Lillian Beynon was born in 1874 in southern Ontario, and at the age of fifteen, moved with her parents to a farm near Hartney. She remained in Hartney until 1896, when she moved with her family to Winnipeg. There she attended Normal School, and went on to teach for nine years in several rural communities. As a teacher she became aware of the isolation, poverty and abuse faced by many farm women, an experience that was to influence her later political life.

In 1905 she joined the Manitoba Weekly Free Press, where she became editor of the Women's Page. Her column "Home Loving Hearts" which she wrote under the pseudonym "Lillian Laurie" provided a forum for the discussion of the problems of rural women, and brought the debate about the rights of women to households across the prairies. The letters she published told the stories of women who had been abused and abandoned, and who had no legal right to their farms or custody of their children. She used these columns to lobby for new divorce and child-custody laws, for the protection of unwed mothers, for the property rights of farm women, and for legislation to prohibit the sale of liquor, which she saw as a cause of much of the misery and hardship.

Beynon came to prominence as a leader of the suffrage movement. Much like her sister, Francis Marion Beynon, editor of the Women's Page of the Grain Growers Guide, she began to use her columns for the spread of suffragist views and ideas. Together, the Beynon sisters were responsible for changing much rural opinion on the suffrage issue.

In 1912, Beynon Thomas (she changed her name on marriage in 1911) joined a number of other educated middle class women, including Nellie McClung, E. Cora Hind, Winona Flett (Mrs. F.J. Dixon), Dr. Mary Crawford, Dr. Amelia Yeomans and her sister in forming the Political Equality League. She was its first president and remained active in the League for six years through the provincial election of 1914, where the Liberal allies of the suffragists were defeated by the Roblin Conservatives. The Roblin government collapsed in scandal towards the end of 1915, and by January of 1916, the Liberal Government of T.ca Norris had passed legislation granting the vote to all Manitoba women.

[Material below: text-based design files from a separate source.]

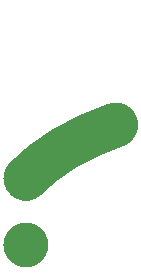
<source format=gbr>
%FSLAX34Y34*%%MOIN*%%ADD10C,0.15*%D10*G74*X-2500Y0D02*G02*X2500Y0I2500J4000D01*X2500Y4000D02*G03*X-2500Y4000I2500J4000D01*M02*
</source>
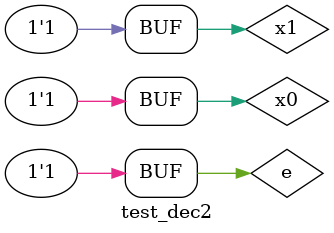
<source format=v>
`timescale 1ns / 1ps


module test_dec2;

	// Inputs
	reg e;
	reg x0;
	reg x1;

	// Outputs
	wire y0;
	wire y1;
	wire y2;
	wire y3;

	// Instantiate the Unit Under Test (UUT)
	TwoToFourBitDecoder uut (
		.e(e), 
		.x0(x0), 
		.x1(x1), 
		.y0(y0), 
		.y1(y1), 
		.y2(y2), 
		.y3(y3)
	);

	initial begin
		// Initialize Inputs
		e = 1;
		x0 = 1;
		x1 = 1;

		// Wait 100 ns for global reset to finish
		#100;
        
		// Add stimulus here

	end
      
endmodule


</source>
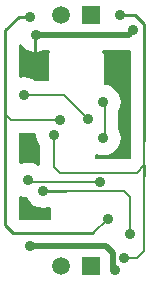
<source format=gbl>
%FSAX24Y24*%
%MOIN*%
G70*
G01*
G75*
G04 Layer_Physical_Order=2*
G04 Layer_Color=16711680*
%ADD10R,0.0591X0.0512*%
%ADD11R,0.0866X0.0787*%
%ADD12R,0.0354X0.0114*%
%ADD13R,0.0114X0.0354*%
%ADD14R,0.0394X0.0114*%
%ADD15R,0.0114X0.0394*%
%ADD16R,0.0512X0.0114*%
%ADD17R,0.0126X0.0512*%
%ADD18C,0.0200*%
%ADD19C,0.0080*%
%ADD20C,0.0100*%
%ADD21C,0.0591*%
%ADD22R,0.0591X0.0591*%
%ADD23C,0.0350*%
G36*
X021720Y035350D02*
X021740Y035200D01*
X021798Y035060D01*
X021856Y034984D01*
Y034354D01*
X021784Y034318D01*
X021740Y034352D01*
X021600Y034410D01*
X021450Y034430D01*
X021300Y034410D01*
X021201Y034369D01*
X021135Y034414D01*
Y035406D01*
X021671D01*
X021720Y035350D01*
D02*
G37*
G36*
X021300Y033290D02*
X021421Y033274D01*
X021448Y033210D01*
X021540Y033090D01*
X021660Y032998D01*
X021800Y032940D01*
X021950Y032920D01*
X022100Y032940D01*
X022141Y032957D01*
X022177Y032942D01*
X022215Y032912D01*
X022203Y032821D01*
Y032529D01*
X021144D01*
X021135Y032538D01*
Y033286D01*
X021201Y033331D01*
X021300Y033290D01*
D02*
G37*
G36*
X021750Y038127D02*
X021850Y038140D01*
X021985Y038196D01*
X022159D01*
X022193Y038128D01*
X022152Y038030D01*
X022139Y037926D01*
Y037144D01*
X021666D01*
X021590Y037202D01*
X021450Y037260D01*
X021300Y037280D01*
X021195Y037266D01*
X021135Y037319D01*
Y038367D01*
X021211Y038393D01*
X021290Y038290D01*
X021410Y038198D01*
X021550Y038140D01*
X021650Y038127D01*
Y038700D01*
X021750D01*
Y038127D01*
D02*
G37*
G36*
X024865Y038144D02*
Y035150D01*
X024875Y035073D01*
Y034544D01*
X023680D01*
Y034668D01*
X023746Y034712D01*
X023800Y034690D01*
X023950Y034670D01*
X024100Y034690D01*
X024240Y034748D01*
X024360Y034840D01*
X024452Y034960D01*
X024510Y035100D01*
X024530Y035250D01*
X024510Y035400D01*
X024452Y035540D01*
X024444Y035551D01*
Y036149D01*
X024452Y036160D01*
X024510Y036300D01*
X024530Y036450D01*
X024510Y036600D01*
X024452Y036740D01*
X024360Y036860D01*
X024240Y036952D01*
X024100Y037010D01*
X023978Y037026D01*
Y037926D01*
X023964Y038030D01*
X023923Y038128D01*
X023957Y038196D01*
X024800D01*
X024805Y038196D01*
X024865Y038144D01*
D02*
G37*
D18*
X024050Y031650D02*
X024294Y031406D01*
Y030906D02*
Y031406D01*
Y030906D02*
X024350Y030850D01*
X021500Y031650D02*
X024050D01*
X021700Y038700D02*
X024800D01*
X024950Y038850D01*
D19*
X023625Y032075D02*
X024100Y032550D01*
X022700Y033500D02*
X024650D01*
X025069Y034100D02*
X025319Y034350D01*
Y035150D01*
X023950Y036450D02*
X024000Y036400D01*
Y035300D02*
Y036400D01*
X023950Y035250D02*
X024000Y035300D01*
X022500Y034100D02*
X025069D01*
X022300Y034300D02*
X022500Y034100D01*
X022300Y034300D02*
Y035350D01*
X021500Y033800D02*
X023850D01*
X021450Y033850D02*
X021500Y033800D01*
X022650Y036700D02*
X023450Y035900D01*
X020881Y035850D02*
X022500D01*
X020681Y036050D02*
X020881Y035850D01*
X021300Y036700D02*
X022650D01*
X024650Y033500D02*
X024850Y033300D01*
Y032050D02*
Y033300D01*
X024650Y031250D02*
X025079D01*
X025319Y031490D01*
Y034000D01*
D20*
X020956Y032075D02*
X023625D01*
X020681Y032350D02*
X020956Y032075D01*
X021950Y033500D02*
X022700D01*
X021131Y039300D02*
X021500D01*
X020681Y038850D02*
X021131Y039300D01*
X024500Y039350D02*
X025019D01*
X025319Y039050D01*
Y035150D02*
Y039050D01*
X020681Y036050D02*
Y038850D01*
X025319Y034000D02*
Y034350D01*
X020681Y032350D02*
Y036050D01*
D21*
X022550Y031000D02*
D03*
Y039350D02*
D03*
D22*
X023550Y031000D02*
D03*
Y039350D02*
D03*
D23*
X024350Y030850D02*
D03*
X021500Y031650D02*
D03*
X021950Y033500D02*
D03*
X021500Y039300D02*
D03*
X024500Y039350D02*
D03*
X023450Y035900D02*
D03*
X023950Y036450D02*
D03*
Y035250D02*
D03*
X022300Y035350D02*
D03*
X023850Y033800D02*
D03*
X021450Y033850D02*
D03*
X024850Y032050D02*
D03*
X022500Y035850D02*
D03*
X024950Y038850D02*
D03*
X024100Y032550D02*
D03*
X021300Y036700D02*
D03*
X021700Y038700D02*
D03*
X024650Y031250D02*
D03*
M02*

</source>
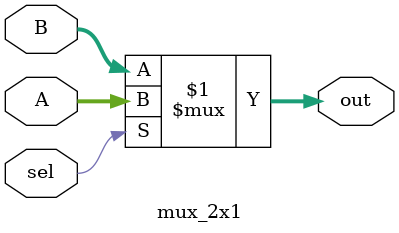
<source format=v>
module mux_2x1(
    input [31:0] A, B,
    input sel,
    output [31:0] out
    );
    
    assign out = sel ? A : B;
    
endmodule

</source>
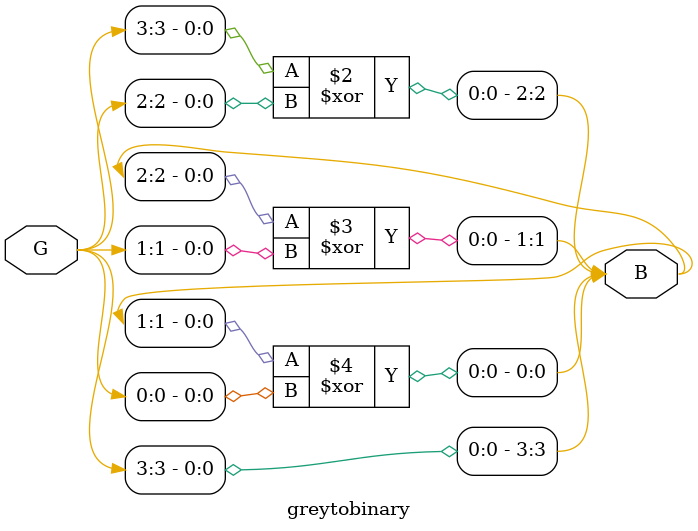
<source format=v>
`timescale 1ns / 1ps
module greytobinary(
    input [3:0] G,
    output [3:0] B
    );
	reg [3:0] B;
	
	always@(G) begin
		B[3]=G[3];
		B[2]=G[3]^G[2];
		B[1]=B[2]^G[1];
		B[0]=B[1]^G[0];
		
		end

endmodule

</source>
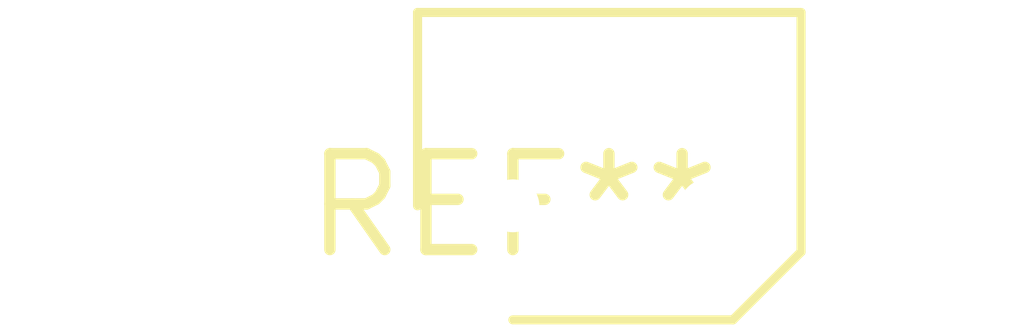
<source format=kicad_pcb>
(kicad_pcb (version 20240108) (generator pcbnew)

  (general
    (thickness 1.6)
  )

  (paper "A4")
  (layers
    (0 "F.Cu" signal)
    (31 "B.Cu" signal)
    (32 "B.Adhes" user "B.Adhesive")
    (33 "F.Adhes" user "F.Adhesive")
    (34 "B.Paste" user)
    (35 "F.Paste" user)
    (36 "B.SilkS" user "B.Silkscreen")
    (37 "F.SilkS" user "F.Silkscreen")
    (38 "B.Mask" user)
    (39 "F.Mask" user)
    (40 "Dwgs.User" user "User.Drawings")
    (41 "Cmts.User" user "User.Comments")
    (42 "Eco1.User" user "User.Eco1")
    (43 "Eco2.User" user "User.Eco2")
    (44 "Edge.Cuts" user)
    (45 "Margin" user)
    (46 "B.CrtYd" user "B.Courtyard")
    (47 "F.CrtYd" user "F.Courtyard")
    (48 "B.Fab" user)
    (49 "F.Fab" user)
    (50 "User.1" user)
    (51 "User.2" user)
    (52 "User.3" user)
    (53 "User.4" user)
    (54 "User.5" user)
    (55 "User.6" user)
    (56 "User.7" user)
    (57 "User.8" user)
    (58 "User.9" user)
  )

  (setup
    (pad_to_mask_clearance 0)
    (pcbplotparams
      (layerselection 0x00010fc_ffffffff)
      (plot_on_all_layers_selection 0x0000000_00000000)
      (disableapertmacros false)
      (usegerberextensions false)
      (usegerberattributes false)
      (usegerberadvancedattributes false)
      (creategerberjobfile false)
      (dashed_line_dash_ratio 12.000000)
      (dashed_line_gap_ratio 3.000000)
      (svgprecision 4)
      (plotframeref false)
      (viasonmask false)
      (mode 1)
      (useauxorigin false)
      (hpglpennumber 1)
      (hpglpenspeed 20)
      (hpglpendiameter 15.000000)
      (dxfpolygonmode false)
      (dxfimperialunits false)
      (dxfusepcbnewfont false)
      (psnegative false)
      (psa4output false)
      (plotreference false)
      (plotvalue false)
      (plotinvisibletext false)
      (sketchpadsonfab false)
      (subtractmaskfromsilk false)
      (outputformat 1)
      (mirror false)
      (drillshape 1)
      (scaleselection 1)
      (outputdirectory "")
    )
  )

  (net 0 "")

  (footprint "Osram_BPW82" (layer "F.Cu") (at 0 0))

)

</source>
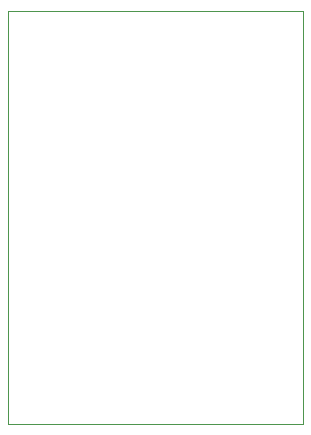
<source format=gbr>
%TF.GenerationSoftware,KiCad,Pcbnew,(6.0.7-1)-1*%
%TF.CreationDate,2022-11-24T20:11:51+01:00*%
%TF.ProjectId,Frost-ESP32,46726f73-742d-4455-9350-33322e6b6963,rev?*%
%TF.SameCoordinates,Original*%
%TF.FileFunction,Profile,NP*%
%FSLAX46Y46*%
G04 Gerber Fmt 4.6, Leading zero omitted, Abs format (unit mm)*
G04 Created by KiCad (PCBNEW (6.0.7-1)-1) date 2022-11-24 20:11:51*
%MOMM*%
%LPD*%
G01*
G04 APERTURE LIST*
%TA.AperFunction,Profile*%
%ADD10C,0.100000*%
%TD*%
G04 APERTURE END LIST*
D10*
X94000000Y-61000000D02*
X119000000Y-61000000D01*
X119000000Y-61000000D02*
X119000000Y-96000000D01*
X119000000Y-96000000D02*
X94000000Y-96000000D01*
X94000000Y-96000000D02*
X94000000Y-61000000D01*
M02*

</source>
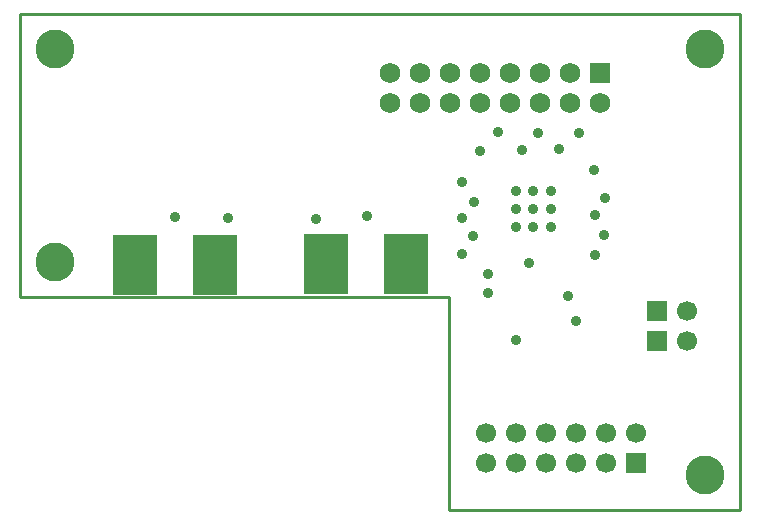
<source format=gbs>
G04*
G04 #@! TF.GenerationSoftware,Altium Limited,Altium Designer,20.2.5 (213)*
G04*
G04 Layer_Color=16711935*
%FSLAX42Y42*%
%MOMM*%
G71*
G04*
G04 #@! TF.SameCoordinates,652FF055-600A-4CD0-B872-06A474BCBBFF*
G04*
G04*
G04 #@! TF.FilePolarity,Negative*
G04*
G01*
G75*
%ADD12C,0.25*%
%ADD28R,3.70X5.10*%
%ADD31C,1.70*%
%ADD32R,1.70X1.70*%
%ADD33R,1.70X1.70*%
%ADD34C,1.73*%
%ADD35R,1.73X1.73*%
%ADD36C,3.30*%
%ADD37C,0.90*%
D12*
X7640Y5300D02*
X10100D01*
X7640D02*
Y7100D01*
X4000D02*
X7640D01*
X4000D02*
Y9500D01*
X10100D01*
Y5300D02*
Y9500D01*
D28*
X5655Y7378D02*
D03*
X4978D02*
D03*
X7275Y7382D02*
D03*
X6598D02*
D03*
D31*
X7952Y5950D02*
D03*
X8206D02*
D03*
X8460D02*
D03*
X8714D02*
D03*
X8968D02*
D03*
X7952Y5696D02*
D03*
X8206D02*
D03*
X8460D02*
D03*
X8714D02*
D03*
X8968D02*
D03*
X9222Y5950D02*
D03*
X9652Y6731D02*
D03*
Y6985D02*
D03*
D32*
X9222Y5696D02*
D03*
D33*
X9398Y6731D02*
D03*
Y6985D02*
D03*
D34*
X8408Y9004D02*
D03*
X8662D02*
D03*
X8408Y8750D02*
D03*
X8916D02*
D03*
X8662D02*
D03*
X8154Y9004D02*
D03*
Y8750D02*
D03*
X7900Y9004D02*
D03*
Y8750D02*
D03*
X7646Y9004D02*
D03*
Y8750D02*
D03*
X7392Y9004D02*
D03*
Y8750D02*
D03*
X7138Y9004D02*
D03*
Y8750D02*
D03*
D35*
X8916Y9004D02*
D03*
D36*
X4300Y7400D02*
D03*
X9800Y5600D02*
D03*
Y9200D02*
D03*
X4300D02*
D03*
D37*
X8500Y8000D02*
D03*
X8350D02*
D03*
X8200D02*
D03*
X8347Y7850D02*
D03*
X8500D02*
D03*
X8200D02*
D03*
X8350Y7700D02*
D03*
X8500D02*
D03*
X8200D02*
D03*
X8712Y6897D02*
D03*
X8200Y6740D02*
D03*
X6510Y7762D02*
D03*
X5765Y7770D02*
D03*
X5320Y7780D02*
D03*
X6940Y7790D02*
D03*
X8050Y8500D02*
D03*
X8740Y8490D02*
D03*
X8390D02*
D03*
X8870Y7460D02*
D03*
X8870Y7800D02*
D03*
X8955Y7940D02*
D03*
X8950Y7630D02*
D03*
X8865Y8180D02*
D03*
X8570Y8360D02*
D03*
X8255Y8350D02*
D03*
X7900Y8340D02*
D03*
X7750Y7470D02*
D03*
X7745Y8080D02*
D03*
X7845Y7910D02*
D03*
X7840Y7620D02*
D03*
X7745Y7770D02*
D03*
X8645Y7110D02*
D03*
X7965Y7140D02*
D03*
X7965Y7300D02*
D03*
X8310Y7393D02*
D03*
M02*

</source>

On this occasion, "Lillian Laurie" wrote in her column in the Weekly Free Press:

It is all over now, even the shouting. The women of Manitoba are now citizens, persons, human beings, who have groped politically out of the class of criminals, children, idiots and lunatics.

Beynon Thomas moved to New York in 1917, after her husband, A. Vernon Thomas was fired as the legislative reporter of the Free Press for his public opposition to conscription. She returned to Winnipeg in the 1920s, where she established herself as an author, playwright and social commentator. She remained in the province until her death in 1951.